Özellikle dar gelirli vatandaşlar için erişilebilir ve ekonomik olan bu tesislerin özelleştirilmesi, sosyal eşitsizliği derinleştirebilir. Belediyeye ait sosyal tesislerin, kamusal bir hizmetten çıkarılıp ticari bir işletmeye dönüştürülmesi, başta dar gelirli vatandaşlar olmak üzere, şehrin genelini olumsuz etkileyebilir. Sosyal tesislerin amacı kâr elde etmek değil, şehrin her kesimine hitap eden sosyal alanlar yaratmaktır. Belediye başkanının bu kararı alırken, alternatif çözüm yolları üretmesi beklenirdi. Zarar eden işletmeleri karlı hale getirmenin yolu, bu tesisleri özel sektöre devretmek değil, bu alanlarda etkin yönetim stratejileri geliştirmekten geçer. Bu gibi tesislerin maliyetlerinin neden bu kadar yüksek olduğu ve bu maliyetlerin nasıl daha verimli yönetilebileceği üzerine kapsamlı bir analiz yapılmalıdır. Bu konuda halkın görüşüne başvurulması, çeşitli katılımcı yönetim modelleriyle alternatif çözümler üretilmesi mümkün olabilirdi. Marifet elden çıkarmak değil, işletmektir.

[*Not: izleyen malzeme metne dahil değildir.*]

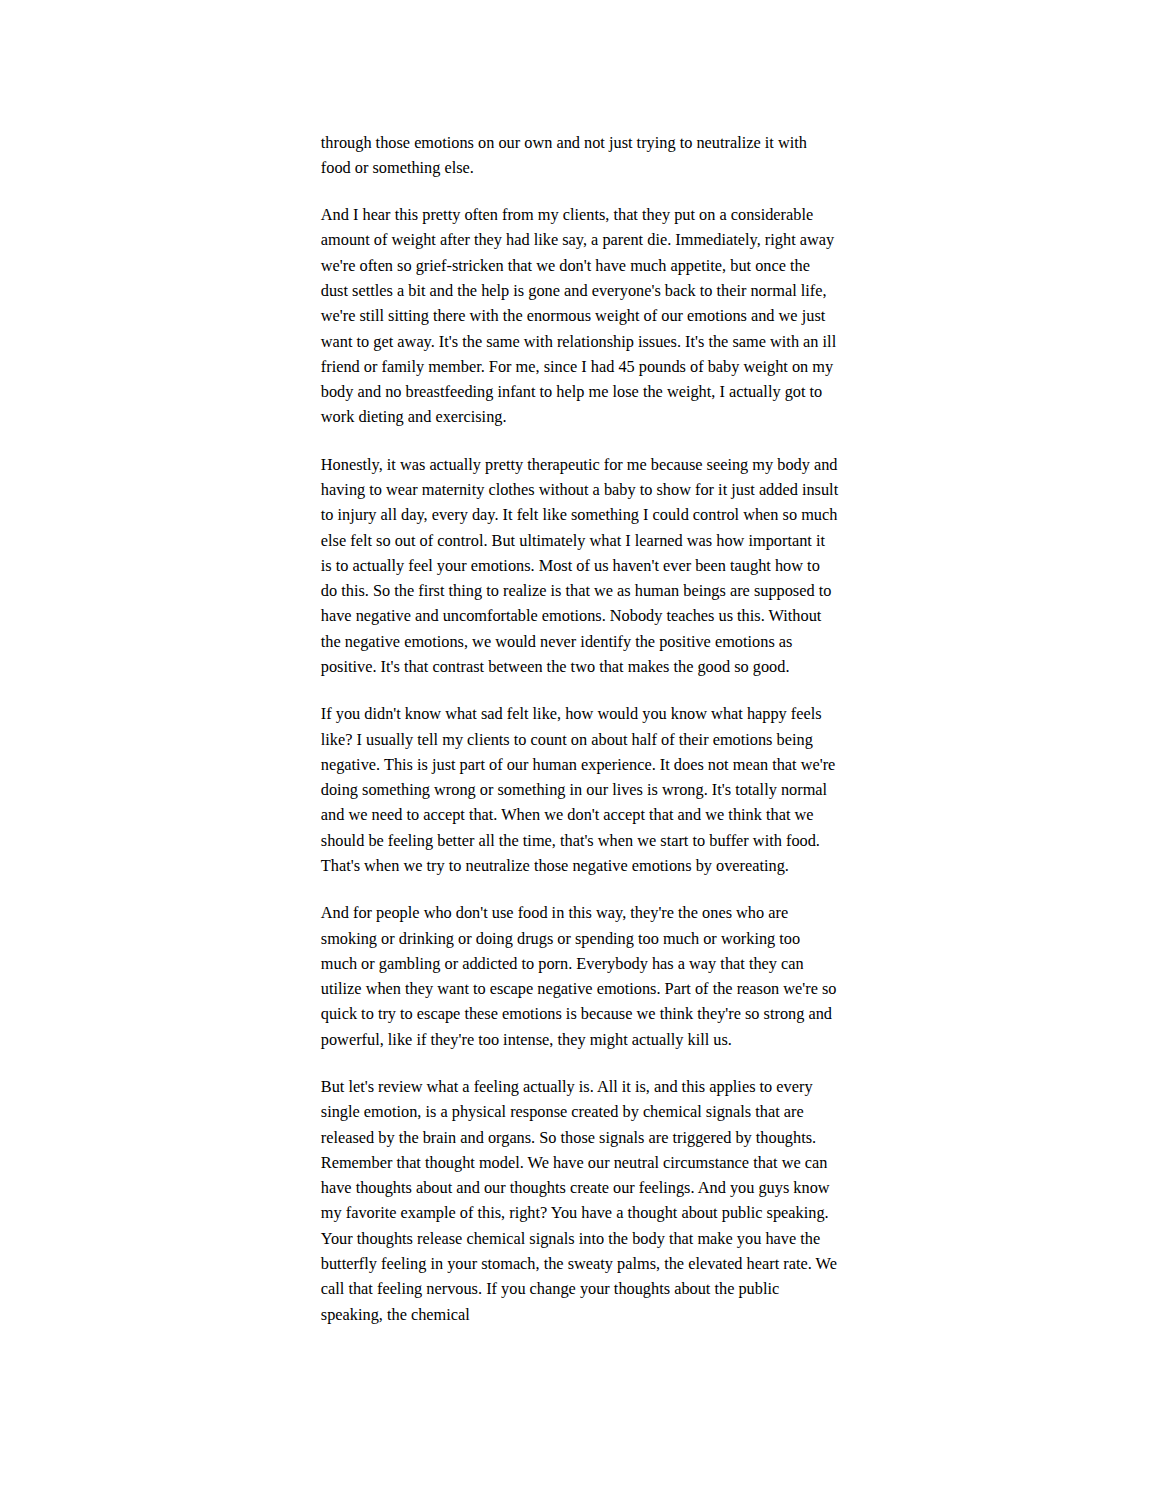through those emotions on our own and not just trying to neutralize it with food or something else.
And I hear this pretty often from my clients, that they put on a considerable amount of weight after they had like say, a parent die. Immediately, right away we're often so grief-stricken that we don't have much appetite, but once the dust settles a bit and the help is gone and everyone's back to their normal life, we're still sitting there with the enormous weight of our emotions and we just want to get away. It's the same with relationship issues. It's the same with an ill friend or family member. For me, since I had 45 pounds of baby weight on my body and no breastfeeding infant to help me lose the weight, I actually got to work dieting and exercising.
Honestly, it was actually pretty therapeutic for me because seeing my body and having to wear maternity clothes without a baby to show for it just added insult to injury all day, every day. It felt like something I could control when so much else felt so out of control. But ultimately what I learned was how important it is to actually feel your emotions. Most of us haven't ever been taught how to do this. So the first thing to realize is that we as human beings are supposed to have negative and uncomfortable emotions. Nobody teaches us this. Without the negative emotions, we would never identify the positive emotions as positive. It's that contrast between the two that makes the good so good.
If you didn't know what sad felt like, how would you know what happy feels like? I usually tell my clients to count on about half of their emotions being negative. This is just part of our human experience. It does not mean that we're doing something wrong or something in our lives is wrong. It's totally normal and we need to accept that. When we don't accept that and we think that we should be feeling better all the time, that's when we start to buffer with food. That's when we try to neutralize those negative emotions by overeating.
And for people who don't use food in this way, they're the ones who are smoking or drinking or doing drugs or spending too much or working too much or gambling or addicted to porn. Everybody has a way that they can utilize when they want to escape negative emotions. Part of the reason we're so quick to try to escape these emotions is because we think they're so strong and powerful, like if they're too intense, they might actually kill us.
But let's review what a feeling actually is. All it is, and this applies to every single emotion, is a physical response created by chemical signals that are released by the brain and organs. So those signals are triggered by thoughts. Remember that thought model. We have our neutral circumstance that we can have thoughts about and our thoughts create our feelings. And you guys know my favorite example of this, right? You have a thought about public speaking. Your thoughts release chemical signals into the body that make you have the butterfly feeling in your stomach, the sweaty palms, the elevated heart rate. We call that feeling nervous. If you change your thoughts about the public speaking, the chemical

Elbette belediyelerin mali sorunları olabilir, ancak bu sorunlar halkın sosyal alanlarını özelleştirerek çözülmemelidir. Sosyal tesislerin korunması, belediyenin sosyal belediyecilik ilkelerine olan bağlılığının bir göstergesi olmalıdır. Bu tesislerin halkın malı olarak kalması, sosyal adaletin sağlanmasında önemli bir role sahiptir. Dar gelirli vatandaşlar, bu tür alanlara erişim sağlayarak sosyal hayata katılım gösterirler. Belediyelerin görevi, bu alanları geliştirerek herkesin kullanımına açık tutmak olmalıdır.
Sosyal belediyecilik anlayışına sahip bir başkanın önceliği, kamu hizmetlerinin erişilebilir ve sürdürülebilir hale gelmesini sağlamak olmalıdır. Sosyal tesislerin özelleştirilmesi, bu anlayışa aykırı bir adımdır. Başkan, seçimlerde verdiği sözleri aklından hiç çıkarmamalı ve kamusal alanların halkın hizmetinde kalması için daha yaratıcı ve sürdürülebilir çözümler geliştirmelidir. Aksi takdirde, halkın güvenini kaybetme riskiyle karşı karşıya kalabilir. Verilen vaatler, yalnızca seçim döneminde değil, görev süresi boyunca hayata geçirilmelidir.
Belediye Başkanı Dr. Adem Uzun geçen hafta, Aziz Vlas meselesinde Sivas’a ait olanı Sivas’a kazandırmada çok önemli bir işi başararak gönülleri fethetti. Halkın gözünde daha da yüceldi. Bu kadar önemli bir desteği, basit sayılacak ticari bir iş için yok etmemeli.